Puppetry Theory

Puppet staging and composition

By November 15, 2006 October 31st, 2014 No Comments

One of the most basic aspects of art and design is composition. There’s been a lot of chatter on animation blogs recently about it, so I thought it might fun to explore how composition applies to puppetry for film and TV.

Composition is essentially the act of combining and arranging forms in space to produce a harmonious whole. Composition can be used to control where the audience will look, when they will look there and for how long. Rather than go through the all fundamentals of composition here, if you’re unfamiliar with it I recommend reading this post on the ASIFA-Hollywood blog along with the links that it mentions.

Rather than pick on a bad puppet film or show (there are sadly a lot to choose from) I decided to show you this example from Mr. Meaty because it’s a great series, I just don’t think that it’s well served by this particular shot:

When you quickly glance at this screen capture, where do your eyes go? Mine are confused and sort of ping pong between the two characters on the left and the girl on the right. I don’t instinctively know where to look. Why it that?

I think that the problem is the composition of the shot; it isn’t well composed and has a number of problems:

The middle of the frame has a lot of foreground and background clutter, which splits it in half. On one side there are two puppets who are overlapping each other and on the other a puppet who’s face is mostly obscured by its hair. Almost everything in the shot is the same height and there’s also a lot of dead space at the top of the frame. I can imagine the work that went in to designing and building these puppets, the props and the set. They’re all fantastic, but the basic composition of the shot is selling all that hard work short.

Remember that this isn’t a bad scene, it’s just that the camera got put in a less than ideal place. One possible solution (a favourite trick of director Brad Bird) is to lower the horizon in the shot. By positioning the camera lower and tilting it up the horizon line will drop lower in the frame, everything will appear to be at a different height and the shot will have an overall sense of depth. An added bonus is that when the camera is tilted up it’s easier to for puppeteers to keep their heads out of the shot.

Whenever you’re staging scenes with puppets you want to make the scene as clean as possible. The shot can be very detailed, but it should always read clearly. Good composition helps you do that. With one glance at a shot the audience should be able to tell exactly what is going on in it. A trick I was taught in film school that you can use to test how clearly a scene reads is to switch off the audio when watching a scene. If you can still have an idea what’s going on with no sound the scene has been well-staged. If not then there are likely some problems.

Now let’s look at the opening credits of another Canadian series, Wimzie’s House:

I’m not sure who directed the shots in the opening credits of this show, but they clearly knew what they were doing. The sequence starts with shots of several different characters. They are all nice and well-balanced with out being too tight or having too much dead space in the frame.

I especially like this one because it’s a dutch (tilted) angle, which makes it visually interesting.

It’s usually impossible to prevent characters from overlapping in a shot staged like this, but here they are all visible once they pop in to frame and can be clearly read by the audience.

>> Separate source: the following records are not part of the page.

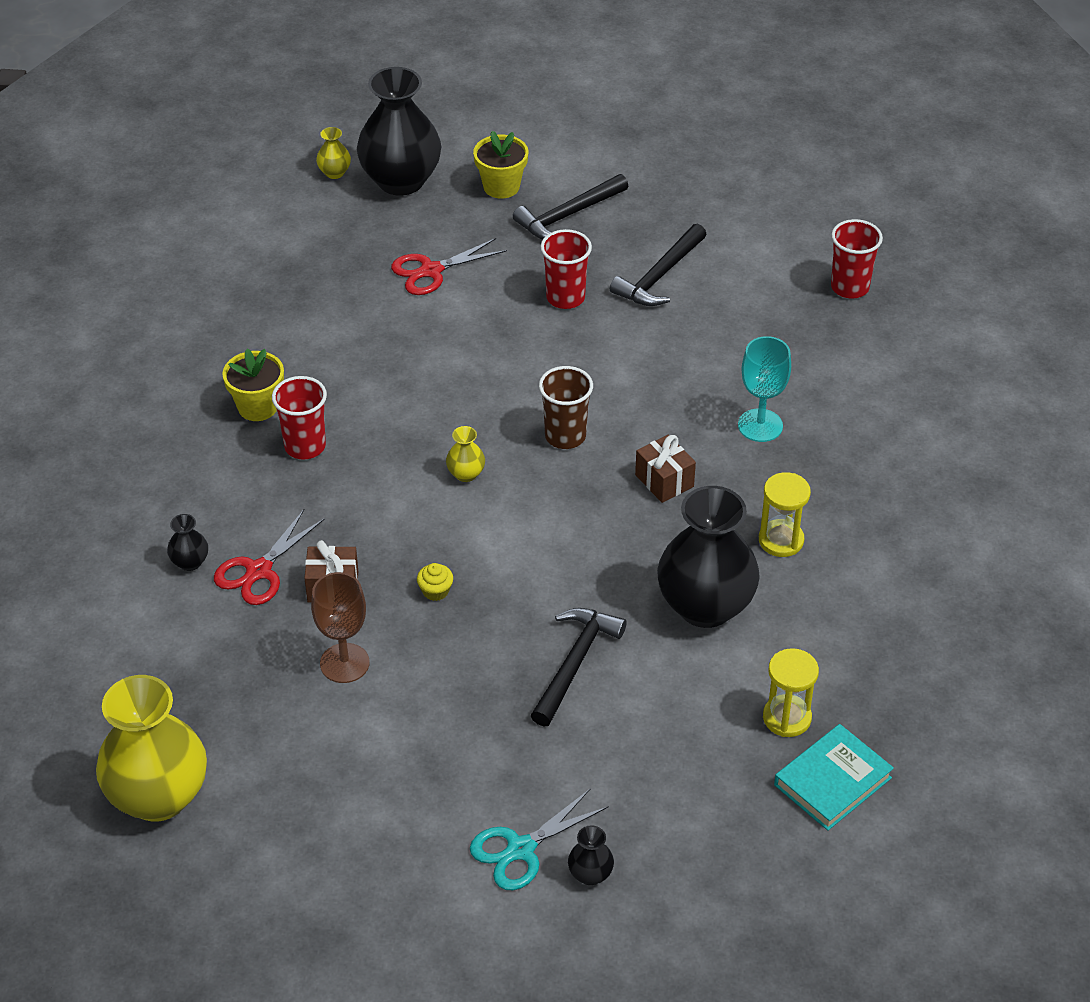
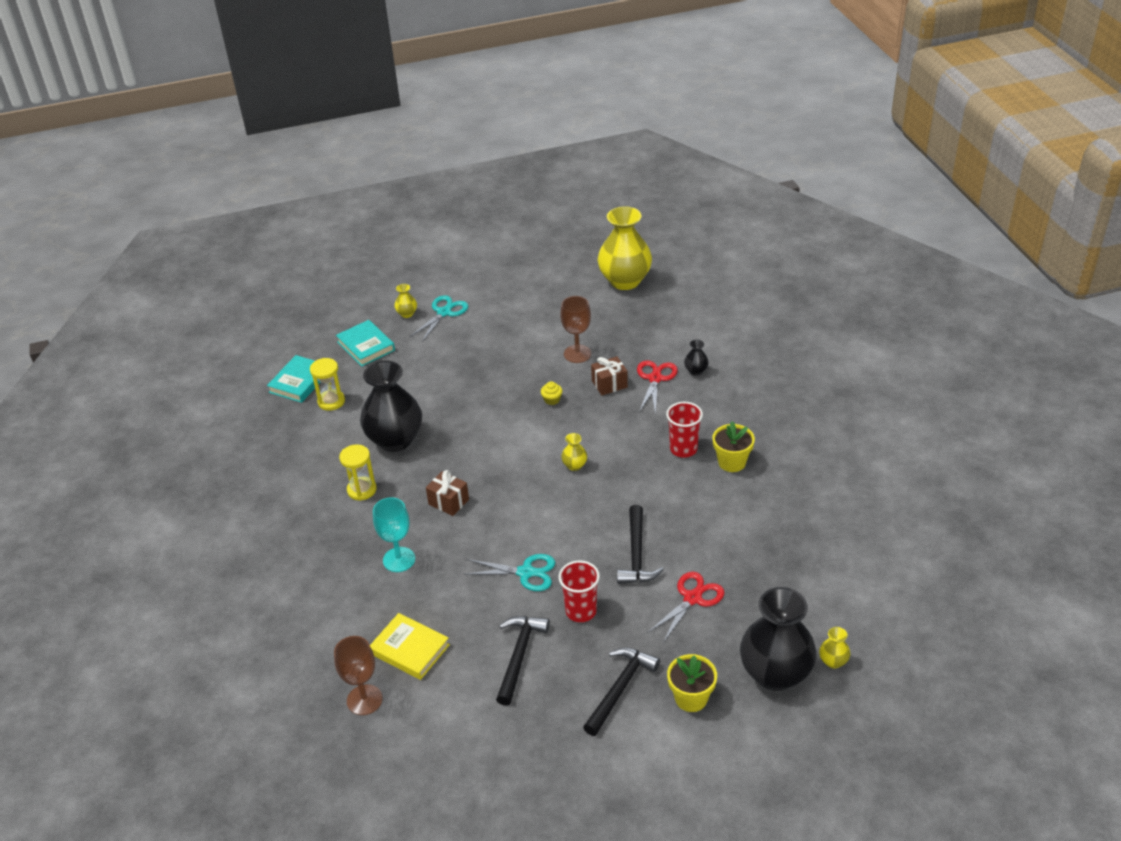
camera: 160 degrees right, 5 degrees down
black hammer [531,608,627,727] -> black hammer moved to [617,505,664,584]
brown cup [539,366,593,449] -> none
black vase [568,825,614,885] -> yellow vase [395,284,417,318]
red cup [831,219,883,298] -> brown goblet [334,636,383,715]
none -> turquoise book [336,320,395,366]
none -> yellow book [370,613,450,680]
none -> turquoise scissors [464,554,555,591]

Sometimes bad shots happen to well-directed shows. I think there’s way too much dead space in the top of the frame here, but I’m not sure how you could stage this differently to avoid it. Despite that, notice how the scene is kept clean without lots of distracting props and that door in the background is framed off-centre so it doesn’t split the frame in half. Even though it was less than ideal situation someone was clearly thinking a lot about this shot.

This is my favourite shot in the whole sequence. The shot is at an angle to make it dynamic and interesting, Wimzie (the main character) grabs our attention in the foreground while her pals come in the door in the background.

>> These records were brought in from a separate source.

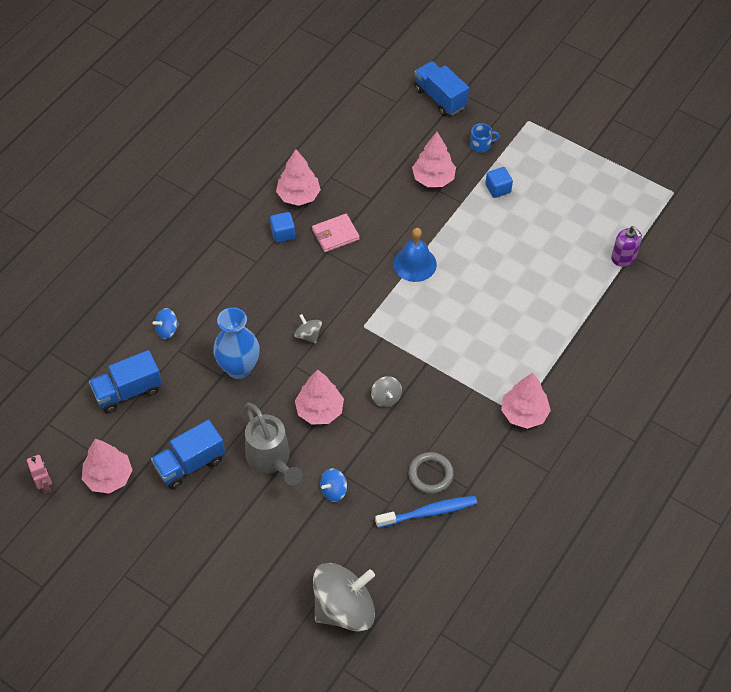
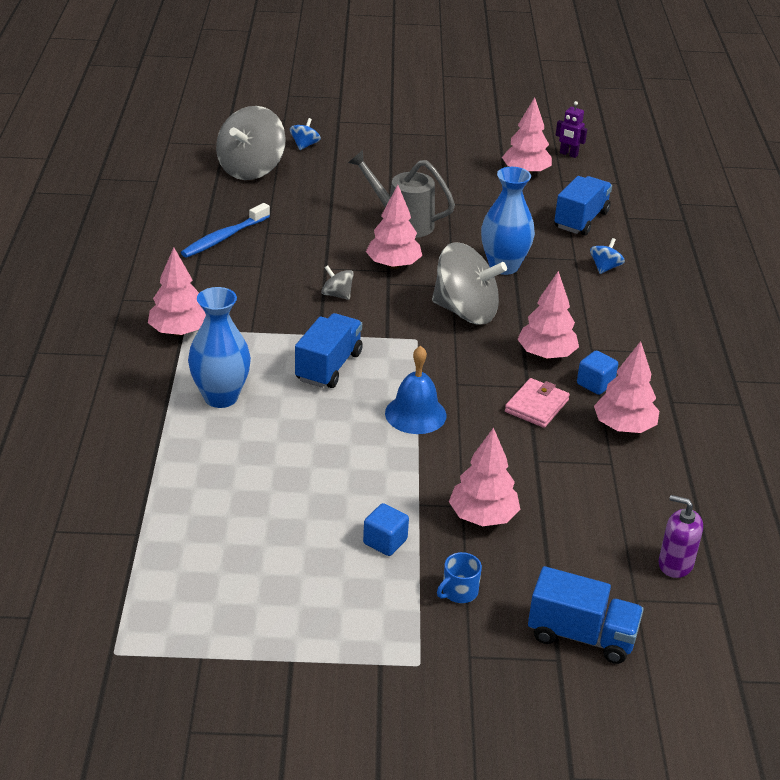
camera: 145 degrees right, 20 degrees down
pink robot [27,455,52,494] -> purple robot [556,101,587,158]
blue truck [151,420,225,489] -> blue truck moved to [295,313,363,388]
grey spinning top [294,314,322,344] -> grey spinning top [432,243,507,324], size x2.25
blue spinning top [320,469,347,502] -> blue spinning top moved to [290,118,321,150]
grey ring [408,452,454,494] -> none
purple soap dispenser [611,226,642,266] -> purple soap dispenser moved to [659,495,703,578]
none -> blue vase [188,287,251,408]
none -> pink tree [517,271,579,359]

Another great shot. Seeing it in the opening credits out of it’s original context I’m not sure what they were trying to achieve with it, but notice how your eyes start out on Wimzie and then get drawn up the neck of the guitar. It’s an interesting shot with very sound composition.

Wide shots are a curse when you’re doing puppetry for film and television because you can usually only shoot puppets from the waist up. In a shot with multiple puppets working with a (standard television) 4:3 frame that creates lots of dead space at the top of the frame. One possible solution to that problem is to stage the action on two levels like they did here.

Another solution to prevent too much head space when lots of puppets have to be in a wide shot is to put the characters in the upper half of the frame and use a foreground objects like these couches to fill out the shot. I like how the couches are carefully positioned so that the viewer’s attention stays focused on the puppets. There is still a lot of dead space at the top of the frame, but that part of the set isn’t lit so the audience will likely just ignore it and focus on the puppets.

Wimzie is the star of the show so in the final shot of the sequence she’s letting us know by being right out in front here while the rest of the characters are in the background and inside the house.

These are just some random composition examples. You can pull both good and bad shots from almost every show. The important thing is that a good working knowledge of composition can help you make every shot better.

If you’re looking for some great tips on framing and composition from a master filmmaker you should download Brad Bird’s Notes on Composition (link goes to a .pdf file).

I also highly recommend the inexpensive book Setting Up Your Shots by Jeremy Vineyard.